Une telle forme de caution ne satisfait pas aux exigences légales. Dans ses conditions, la Cour considère qu'elle n'est pas en mesure d'examiner si le risque de fuite peut être évité par une combinaison d'autres mesures substitutives à la détention.
Rien n'empêche Roman Polanski ou son avocat de soumettre à l'Office fédéral de la justice une proposition de caution «concrète et conforme aux exigences légales», précise la Cour.
Bracelet de surveillance?
Outre une caution suffisante, le cinéaste pourrait proposer une assignation à résidence ou la pose d'un bracelet de surveillance électronique.

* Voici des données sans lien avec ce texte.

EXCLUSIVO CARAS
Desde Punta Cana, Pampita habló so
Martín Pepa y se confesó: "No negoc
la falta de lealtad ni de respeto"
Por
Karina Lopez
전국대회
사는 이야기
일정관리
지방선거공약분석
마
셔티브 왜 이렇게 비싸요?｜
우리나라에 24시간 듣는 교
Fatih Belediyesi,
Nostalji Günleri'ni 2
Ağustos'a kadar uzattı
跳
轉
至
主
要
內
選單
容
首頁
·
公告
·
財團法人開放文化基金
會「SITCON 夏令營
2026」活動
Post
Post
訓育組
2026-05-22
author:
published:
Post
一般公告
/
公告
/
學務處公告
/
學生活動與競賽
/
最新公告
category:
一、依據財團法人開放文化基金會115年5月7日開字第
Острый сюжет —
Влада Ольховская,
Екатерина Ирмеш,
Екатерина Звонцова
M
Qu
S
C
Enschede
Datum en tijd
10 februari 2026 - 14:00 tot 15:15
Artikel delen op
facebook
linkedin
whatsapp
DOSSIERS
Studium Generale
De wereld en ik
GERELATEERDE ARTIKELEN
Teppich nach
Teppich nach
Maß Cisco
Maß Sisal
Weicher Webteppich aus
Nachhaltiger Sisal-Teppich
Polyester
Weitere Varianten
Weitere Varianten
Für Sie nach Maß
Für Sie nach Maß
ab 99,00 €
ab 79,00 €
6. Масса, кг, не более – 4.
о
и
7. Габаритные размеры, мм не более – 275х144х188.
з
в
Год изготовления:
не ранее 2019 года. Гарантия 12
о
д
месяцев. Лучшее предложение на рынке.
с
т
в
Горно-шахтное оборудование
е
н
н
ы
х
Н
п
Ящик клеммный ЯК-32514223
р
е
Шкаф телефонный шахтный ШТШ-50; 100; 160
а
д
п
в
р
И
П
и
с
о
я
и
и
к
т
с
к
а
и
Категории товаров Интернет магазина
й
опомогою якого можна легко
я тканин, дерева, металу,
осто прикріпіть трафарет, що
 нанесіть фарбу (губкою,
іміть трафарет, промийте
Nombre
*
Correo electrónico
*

Pour l'instant, la durée de la détention de Roman Polanski, qui a été arrêté le 26 septembre à l'aéroport de Zurich, alors qu'il se rendait sur les bords de la Limmat pour recevoir un prix, respecte le principe de proportionnalité.
Une mise en liberté n'entre pas en ligne de compte pour l'instant. «La détention de l'accusé durant toute la procédure d'extradition constitue la règle», souligne la Cour.